■ Task list ■
**A)** In the text on Greek bakeries, what does the word "Fournos" translate to?
**B)** Summarize the text on Greek bakeries in two sentences.
**C)** List every product the text on Greek bakeries names as available at a fournos.

■ Text for analysis ■
Are you planning a trip to Greece this summer? Do you love learning tips and tricks about Greece? Here is some helpful information that can help you navigate the many wonderful bakeries the country has to offer.

A couple sitting on a bench in front of the Papagiorgis Pâtisserie in Corfu (Kerkyra) enjoying ice cream.
Kosta and me enjoying an ice cream at the famous Papagiorgis Pâtisserie in Corfu (Kerkyra), Greece.

Fournos versus Zaharoplasteio

One of the main concepts to understand about Greek bakeries is that what most Americans think of as a "bakery" might not be the same type of establishment in Greece. (Remember, I'm writing from the perspective of someone who grew up in the US :) ). While most of North America might think of a bakery as somewhere to pick up freshly baked bread or perhaps cake, cookies, or other dessert... in Greece things might look different. There, a "Fournos" (Φούρνος), which translates to oven, is a place where you can find freshly-baked bread and other savoury products like pites, paximadia, or croissants. In contrast, if you are in Greece and looking for a place to purchase sweet treats like traditional syrup-based desserts (think baklava, kataifi, touloumbakia, etc.), cakes, ice cream, you would want to look for a Zaharoplasteio (Ζαχαροπλαστείο), or Patisserie.


While there is definitely a distinction between the two, you'll probably find that some of the products overlap depending on where you are in Greece. If you're looking for a sweet treat and the only business near you is a fournos, it's still worth a visit in case they do have some sweets available.

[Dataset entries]
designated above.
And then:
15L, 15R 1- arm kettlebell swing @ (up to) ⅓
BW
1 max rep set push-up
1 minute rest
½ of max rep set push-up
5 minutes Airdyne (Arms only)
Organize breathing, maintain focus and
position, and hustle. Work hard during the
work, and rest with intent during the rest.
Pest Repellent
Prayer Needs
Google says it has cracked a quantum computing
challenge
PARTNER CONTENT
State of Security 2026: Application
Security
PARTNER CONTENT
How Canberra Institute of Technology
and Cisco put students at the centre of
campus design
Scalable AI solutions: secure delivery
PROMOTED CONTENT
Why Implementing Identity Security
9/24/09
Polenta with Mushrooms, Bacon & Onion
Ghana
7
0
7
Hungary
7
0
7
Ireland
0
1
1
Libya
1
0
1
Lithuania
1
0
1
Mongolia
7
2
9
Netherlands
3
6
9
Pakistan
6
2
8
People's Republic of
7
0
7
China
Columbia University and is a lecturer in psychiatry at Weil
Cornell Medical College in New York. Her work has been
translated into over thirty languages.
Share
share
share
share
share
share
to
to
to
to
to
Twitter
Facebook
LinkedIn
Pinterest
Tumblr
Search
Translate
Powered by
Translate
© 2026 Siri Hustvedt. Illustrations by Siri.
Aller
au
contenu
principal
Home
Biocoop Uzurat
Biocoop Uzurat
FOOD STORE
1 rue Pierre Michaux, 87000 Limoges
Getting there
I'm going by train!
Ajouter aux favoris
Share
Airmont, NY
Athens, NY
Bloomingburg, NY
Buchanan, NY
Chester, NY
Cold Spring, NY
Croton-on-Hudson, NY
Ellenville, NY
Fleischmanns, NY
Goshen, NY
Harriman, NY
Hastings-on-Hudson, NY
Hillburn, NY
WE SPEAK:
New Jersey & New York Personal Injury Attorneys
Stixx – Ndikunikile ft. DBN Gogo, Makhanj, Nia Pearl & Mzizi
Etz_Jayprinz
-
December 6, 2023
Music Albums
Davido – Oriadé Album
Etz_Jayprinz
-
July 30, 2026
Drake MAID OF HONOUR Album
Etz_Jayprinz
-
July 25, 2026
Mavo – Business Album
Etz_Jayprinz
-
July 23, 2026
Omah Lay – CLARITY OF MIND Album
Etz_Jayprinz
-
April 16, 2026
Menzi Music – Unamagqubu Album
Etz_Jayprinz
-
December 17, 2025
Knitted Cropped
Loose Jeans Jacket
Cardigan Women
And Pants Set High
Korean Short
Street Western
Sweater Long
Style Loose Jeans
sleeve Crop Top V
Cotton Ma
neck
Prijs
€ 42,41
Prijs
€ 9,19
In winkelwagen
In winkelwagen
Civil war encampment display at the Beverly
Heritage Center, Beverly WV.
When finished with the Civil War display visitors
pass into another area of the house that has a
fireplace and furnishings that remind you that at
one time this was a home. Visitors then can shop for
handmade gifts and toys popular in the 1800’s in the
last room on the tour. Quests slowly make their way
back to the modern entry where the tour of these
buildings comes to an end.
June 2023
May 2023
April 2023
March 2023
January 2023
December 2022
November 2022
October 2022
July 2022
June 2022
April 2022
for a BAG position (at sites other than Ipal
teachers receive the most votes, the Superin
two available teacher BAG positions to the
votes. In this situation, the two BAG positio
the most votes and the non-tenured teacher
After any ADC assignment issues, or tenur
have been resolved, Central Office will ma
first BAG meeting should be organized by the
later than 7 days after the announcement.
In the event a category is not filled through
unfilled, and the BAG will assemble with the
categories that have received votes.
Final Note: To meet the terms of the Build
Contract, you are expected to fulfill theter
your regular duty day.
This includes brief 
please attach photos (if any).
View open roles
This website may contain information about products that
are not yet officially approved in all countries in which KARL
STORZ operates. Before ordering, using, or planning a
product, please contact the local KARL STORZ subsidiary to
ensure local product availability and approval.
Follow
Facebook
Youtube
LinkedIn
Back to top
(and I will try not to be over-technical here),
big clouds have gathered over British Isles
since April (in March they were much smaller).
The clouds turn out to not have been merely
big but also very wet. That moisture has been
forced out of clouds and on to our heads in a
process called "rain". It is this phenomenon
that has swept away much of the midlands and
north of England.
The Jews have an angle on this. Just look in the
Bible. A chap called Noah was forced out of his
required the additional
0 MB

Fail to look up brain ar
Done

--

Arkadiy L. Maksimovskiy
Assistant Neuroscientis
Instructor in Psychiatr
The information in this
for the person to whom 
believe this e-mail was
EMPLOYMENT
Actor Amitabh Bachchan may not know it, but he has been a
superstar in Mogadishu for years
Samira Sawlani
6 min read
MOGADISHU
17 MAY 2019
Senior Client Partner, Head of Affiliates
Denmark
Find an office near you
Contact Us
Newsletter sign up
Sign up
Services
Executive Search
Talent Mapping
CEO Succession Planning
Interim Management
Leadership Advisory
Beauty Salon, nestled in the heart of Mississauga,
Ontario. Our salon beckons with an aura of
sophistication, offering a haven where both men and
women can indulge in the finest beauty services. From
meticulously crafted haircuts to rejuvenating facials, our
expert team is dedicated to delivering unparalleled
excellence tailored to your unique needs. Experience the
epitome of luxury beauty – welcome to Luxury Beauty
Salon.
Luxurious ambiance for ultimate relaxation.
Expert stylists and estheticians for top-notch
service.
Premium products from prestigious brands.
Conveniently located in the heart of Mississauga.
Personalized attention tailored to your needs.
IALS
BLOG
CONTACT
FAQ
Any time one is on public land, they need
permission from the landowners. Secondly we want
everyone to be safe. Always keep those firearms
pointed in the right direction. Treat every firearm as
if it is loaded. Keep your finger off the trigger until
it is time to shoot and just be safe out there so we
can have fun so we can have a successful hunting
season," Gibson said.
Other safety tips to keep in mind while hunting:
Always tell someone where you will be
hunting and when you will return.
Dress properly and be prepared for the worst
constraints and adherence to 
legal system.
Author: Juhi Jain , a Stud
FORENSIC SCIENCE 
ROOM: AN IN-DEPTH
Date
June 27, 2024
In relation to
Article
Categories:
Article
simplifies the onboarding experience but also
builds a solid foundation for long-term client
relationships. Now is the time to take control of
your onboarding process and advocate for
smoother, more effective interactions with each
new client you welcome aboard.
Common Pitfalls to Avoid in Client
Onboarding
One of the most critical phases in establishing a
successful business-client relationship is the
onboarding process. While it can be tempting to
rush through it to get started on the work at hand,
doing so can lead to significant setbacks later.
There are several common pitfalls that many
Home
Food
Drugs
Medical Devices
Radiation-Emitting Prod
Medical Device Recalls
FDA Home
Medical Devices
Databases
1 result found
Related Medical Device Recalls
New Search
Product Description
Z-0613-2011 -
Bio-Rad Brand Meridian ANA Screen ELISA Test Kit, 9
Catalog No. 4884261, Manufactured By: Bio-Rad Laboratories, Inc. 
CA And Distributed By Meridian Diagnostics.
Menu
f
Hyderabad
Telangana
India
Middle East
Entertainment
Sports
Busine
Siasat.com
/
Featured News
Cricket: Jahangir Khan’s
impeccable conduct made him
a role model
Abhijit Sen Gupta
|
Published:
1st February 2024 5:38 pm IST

■ Exercise solutions ■
**A)** Oven.

**B)** In Greece, a fournos sells freshly baked bread and other savory products such as pites, paximadia, or croissants, while a zaharoplasteio, or patisserie, sells sweet treats like traditional syrup-based desserts, cakes, and ice cream. The products of the two can overlap depending on where you are in Greece, so a fournos may still be worth visiting for sweets.

**C)** Freshly baked bread, pites, paximadia, croissants